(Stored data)
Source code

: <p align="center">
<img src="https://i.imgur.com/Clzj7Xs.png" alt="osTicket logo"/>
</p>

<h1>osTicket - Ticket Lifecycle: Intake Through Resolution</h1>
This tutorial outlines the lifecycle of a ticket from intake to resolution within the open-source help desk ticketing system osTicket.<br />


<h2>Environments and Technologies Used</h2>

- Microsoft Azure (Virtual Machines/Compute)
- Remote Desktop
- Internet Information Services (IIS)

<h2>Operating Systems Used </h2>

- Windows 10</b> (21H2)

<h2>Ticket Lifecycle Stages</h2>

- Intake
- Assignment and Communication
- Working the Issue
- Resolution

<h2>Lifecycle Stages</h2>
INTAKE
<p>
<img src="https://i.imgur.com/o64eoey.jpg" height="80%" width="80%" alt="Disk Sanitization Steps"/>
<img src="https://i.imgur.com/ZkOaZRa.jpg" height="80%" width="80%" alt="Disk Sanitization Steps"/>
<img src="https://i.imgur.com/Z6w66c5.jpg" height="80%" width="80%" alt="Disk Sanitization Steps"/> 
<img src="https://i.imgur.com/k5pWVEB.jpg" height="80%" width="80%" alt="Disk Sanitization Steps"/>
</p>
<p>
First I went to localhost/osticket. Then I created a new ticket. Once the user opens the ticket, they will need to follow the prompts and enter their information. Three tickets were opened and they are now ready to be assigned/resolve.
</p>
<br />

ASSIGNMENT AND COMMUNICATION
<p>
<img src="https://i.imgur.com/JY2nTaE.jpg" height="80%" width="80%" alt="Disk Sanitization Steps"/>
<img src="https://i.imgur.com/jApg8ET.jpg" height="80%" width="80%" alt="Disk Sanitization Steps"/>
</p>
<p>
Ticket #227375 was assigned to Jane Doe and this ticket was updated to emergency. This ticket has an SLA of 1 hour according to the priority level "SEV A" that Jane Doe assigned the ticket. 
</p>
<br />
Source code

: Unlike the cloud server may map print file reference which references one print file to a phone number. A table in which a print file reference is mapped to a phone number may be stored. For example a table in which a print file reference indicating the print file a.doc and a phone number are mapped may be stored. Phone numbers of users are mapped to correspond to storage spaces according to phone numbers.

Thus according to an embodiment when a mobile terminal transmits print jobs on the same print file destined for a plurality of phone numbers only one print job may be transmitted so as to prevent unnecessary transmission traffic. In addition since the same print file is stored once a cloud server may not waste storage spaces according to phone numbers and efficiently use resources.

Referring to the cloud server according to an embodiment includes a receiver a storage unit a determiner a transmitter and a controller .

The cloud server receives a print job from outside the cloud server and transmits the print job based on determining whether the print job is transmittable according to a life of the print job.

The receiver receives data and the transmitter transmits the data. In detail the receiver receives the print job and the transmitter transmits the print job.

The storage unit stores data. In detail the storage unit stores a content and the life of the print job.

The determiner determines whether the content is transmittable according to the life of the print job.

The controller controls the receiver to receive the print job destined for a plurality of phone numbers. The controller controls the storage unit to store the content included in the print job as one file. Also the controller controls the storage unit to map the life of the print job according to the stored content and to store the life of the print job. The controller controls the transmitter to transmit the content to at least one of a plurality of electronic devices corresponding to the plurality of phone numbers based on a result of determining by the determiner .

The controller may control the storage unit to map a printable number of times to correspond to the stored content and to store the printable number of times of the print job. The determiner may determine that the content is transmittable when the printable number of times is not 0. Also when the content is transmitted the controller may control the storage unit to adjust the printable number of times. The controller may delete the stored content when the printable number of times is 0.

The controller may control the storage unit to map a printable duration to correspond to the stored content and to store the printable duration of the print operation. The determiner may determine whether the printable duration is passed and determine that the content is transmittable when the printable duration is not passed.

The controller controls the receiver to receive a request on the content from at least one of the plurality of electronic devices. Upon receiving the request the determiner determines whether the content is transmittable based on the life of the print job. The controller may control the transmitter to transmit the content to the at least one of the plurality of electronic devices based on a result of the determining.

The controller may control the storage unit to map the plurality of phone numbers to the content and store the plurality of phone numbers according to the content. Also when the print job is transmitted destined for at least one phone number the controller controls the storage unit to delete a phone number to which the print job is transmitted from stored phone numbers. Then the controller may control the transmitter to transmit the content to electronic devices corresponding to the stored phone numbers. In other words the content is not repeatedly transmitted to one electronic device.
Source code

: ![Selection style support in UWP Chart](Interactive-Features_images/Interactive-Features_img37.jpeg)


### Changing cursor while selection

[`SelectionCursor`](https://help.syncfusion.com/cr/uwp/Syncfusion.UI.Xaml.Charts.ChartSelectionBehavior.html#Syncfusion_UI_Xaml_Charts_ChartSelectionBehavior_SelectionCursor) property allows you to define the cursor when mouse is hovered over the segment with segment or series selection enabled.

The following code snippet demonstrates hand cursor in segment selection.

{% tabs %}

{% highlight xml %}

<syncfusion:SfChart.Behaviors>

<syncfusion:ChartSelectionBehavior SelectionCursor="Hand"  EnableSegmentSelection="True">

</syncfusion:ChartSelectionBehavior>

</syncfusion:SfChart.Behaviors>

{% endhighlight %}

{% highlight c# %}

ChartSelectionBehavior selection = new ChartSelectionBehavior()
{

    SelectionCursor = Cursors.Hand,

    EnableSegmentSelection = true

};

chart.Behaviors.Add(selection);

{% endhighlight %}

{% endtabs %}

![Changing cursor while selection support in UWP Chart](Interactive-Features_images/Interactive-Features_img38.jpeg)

## [What you should do]
Word for word, copy out the records.

## [Answer to this exercise]
Source code

: <p align="center">
<img src="https://i.imgur.com/Clzj7Xs.png" alt="osTicket logo"/>
</p>

<h1>osTicket - Ticket Lifecycle: Intake Through Resolution</h1>
This tutorial outlines the lifecycle of a ticket from intake to resolution within the open-source help desk ticketing system osTicket.<br />


<h2>Environments and Technologies Used</h2>

- Microsoft Azure (Virtual Machines/Compute)
- Remote Desktop
- Internet Information Services (IIS)

<h2>Operating Systems Used </h2>

- Windows 10</b> (21H2)

<h2>Ticket Lifecycle Stages</h2>

- Intake
- Assignment and Communication
- Working the Issue
- Resolution

<h2>Lifecycle Stages</h2>
INTAKE
<p>
<img src="https://i.imgur.com/o64eoey.jpg" height="80%" width="80%" alt="Disk Sanitization Steps"/>
<img src="https://i.imgur.com/ZkOaZRa.jpg" height="80%" width="80%" alt="Disk Sanitization Steps"/>
<img src="https://i.imgur.com/Z6w66c5.jpg" height="80%" width="80%" alt="Disk Sanitization Steps"/> 
<img src="https://i.imgur.com/k5pWVEB.jpg" height="80%" width="80%" alt="Disk Sanitization Steps"/>
</p>
<p>
First I went to localhost/osticket. Then I created a new ticket. Once the user opens the ticket, they will need to follow the prompts and enter their information. Three tickets were opened and they are now ready to be assigned/resolve.
</p>
<br />

ASSIGNMENT AND COMMUNICATION
<p>
<img src="https://i.imgur.com/JY2nTaE.jpg" height="80%" width="80%" alt="Disk Sanitization Steps"/>
<img src="https://i.imgur.com/jApg8ET.jpg" height="80%" width="80%" alt="Disk Sanitization Steps"/>
</p>
<p>
Ticket #227375 was assigned to Jane Doe and this ticket was updated to emergency. This ticket has an SLA of 1 hour according to the priority level "SEV A" that Jane Doe assigned the ticket. 
</p>
<br />
Source code

: Unlike the cloud server may map print file reference which references one print file to a phone number. A table in which a print file reference is mapped to a phone number may be stored. For example a table in which a print file reference indicating the print file a.doc and a phone number are mapped may be stored. Phone numbers of users are mapped to correspond to storage spaces according to phone numbers.

Thus according to an embodiment when a mobile terminal transmits print jobs on the same print file destined for a plurality of phone numbers only one print job may be transmitted so as to prevent unnecessary transmission traffic. In addition since the same print file is stored once a cloud server may not waste storage spaces according to phone numbers and efficiently use resources.

Referring to the cloud server according to an embodiment includes a receiver a storage unit a determiner a transmitter and a controller .

The cloud server receives a print job from outside the cloud server and transmits the print job based on determining whether the print job is transmittable according to a life of the print job.

The receiver receives data and the transmitter transmits the data. In detail the receiver receives the print job and the transmitter transmits the print job.

The storage unit stores data. In detail the storage unit stores a content and the life of the print job.

The determiner determines whether the content is transmittable according to the life of the print job.

The controller controls the receiver to receive the print job destined for a plurality of phone numbers. The controller controls the storage unit to store the content included in the print job as one file. Also the controller controls the storage unit to map the life of the print job according to the stored content and to store the life of the print job. The controller controls the transmitter to transmit the content to at least one of a plurality of electronic devices corresponding to the plurality of phone numbers based on a result of determining by the determiner .

The controller may control the storage unit to map a printable number of times to correspond to the stored content and to store the printable number of times of the print job. The determiner may determine that the content is transmittable when the printable number of times is not 0. Also when the content is transmitted the controller may control the storage unit to adjust the printable number of times. The controller may delete the stored content when the printable number of times is 0.

The controller may control the storage unit to map a printable duration to correspond to the stored content and to store the printable duration of the print operation. The determiner may determine whether the printable duration is passed and determine that the content is transmittable when the printable duration is not passed.

The controller controls the receiver to receive a request on the content from at least one of the plurality of electronic devices. Upon receiving the request the determiner determines whether the content is transmittable based on the life of the print job. The controller may control the transmitter to transmit the content to the at least one of the plurality of electronic devices based on a result of the determining.

The controller may control the storage unit to map the plurality of phone numbers to the content and store the plurality of phone numbers according to the content. Also when the print job is transmitted destined for at least one phone number the controller controls the storage unit to delete a phone number to which the print job is transmitted from stored phone numbers. Then the controller may control the transmitter to transmit the content to electronic devices corresponding to the stored phone numbers. In other words the content is not repeatedly transmitted to one electronic device.
Source code

: ![Selection style support in UWP Chart](Interactive-Features_images/Interactive-Features_img37.jpeg)


### Changing cursor while selection

[`SelectionCursor`](https://help.syncfusion.com/cr/uwp/Syncfusion.UI.Xaml.Charts.ChartSelectionBehavior.html#Syncfusion_UI_Xaml_Charts_ChartSelectionBehavior_SelectionCursor) property allows you to define the cursor when mouse is hovered over the segment with segment or series selection enabled.

The following code snippet demonstrates hand cursor in segment selection.

{% tabs %}

{% highlight xml %}

<syncfusion:SfChart.Behaviors>

<syncfusion:ChartSelectionBehavior SelectionCursor="Hand"  EnableSegmentSelection="True">

</syncfusion:ChartSelectionBehavior>

</syncfusion:SfChart.Behaviors>

{% endhighlight %}

{% highlight c# %}

ChartSelectionBehavior selection = new ChartSelectionBehavior()
{

    SelectionCursor = Cursors.Hand,

    EnableSegmentSelection = true

};

chart.Behaviors.Add(selection);

{% endhighlight %}

{% endtabs %}

![Changing cursor while selection support in UWP Chart](Interactive-Features_images/Interactive-Features_img38.jpeg)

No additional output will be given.